## Prompt
Keep every word of the listing and reproduce it exactly, but set aside any image found there.

## Collected material
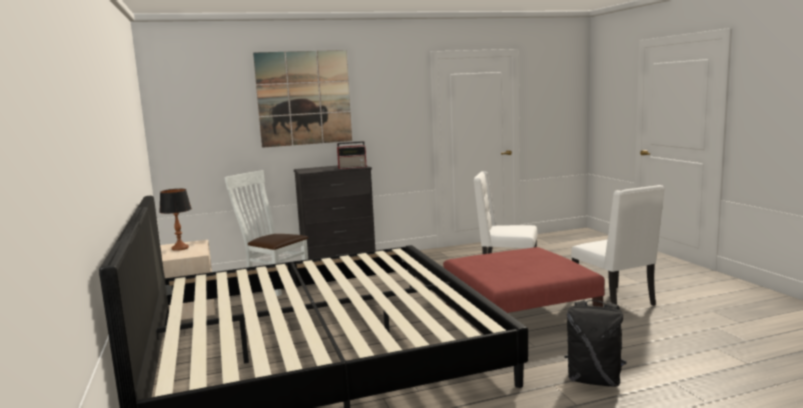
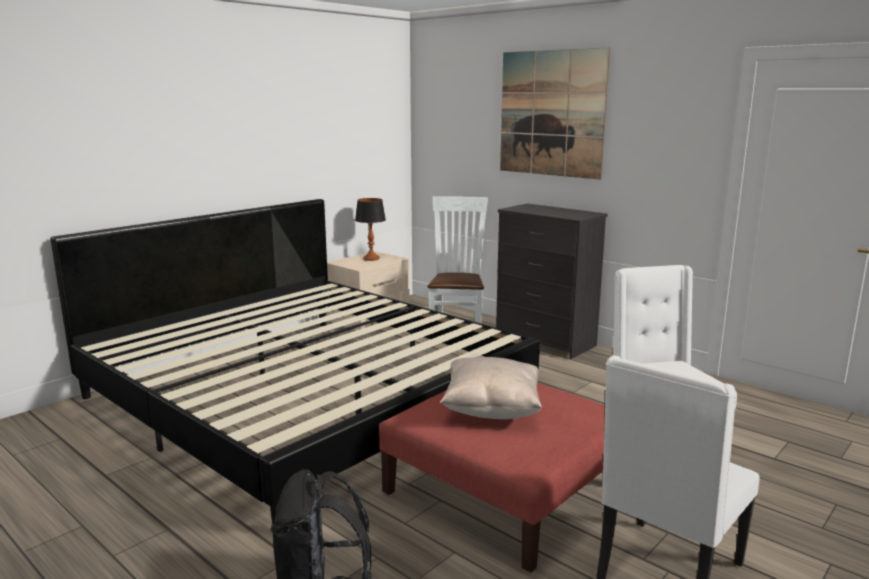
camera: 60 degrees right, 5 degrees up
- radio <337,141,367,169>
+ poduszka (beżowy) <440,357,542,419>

## Answer below
camera: 60 degrees right, 5 degrees up
- radio <337,141,367,169>
+ poduszka (beżowy) <440,357,542,419>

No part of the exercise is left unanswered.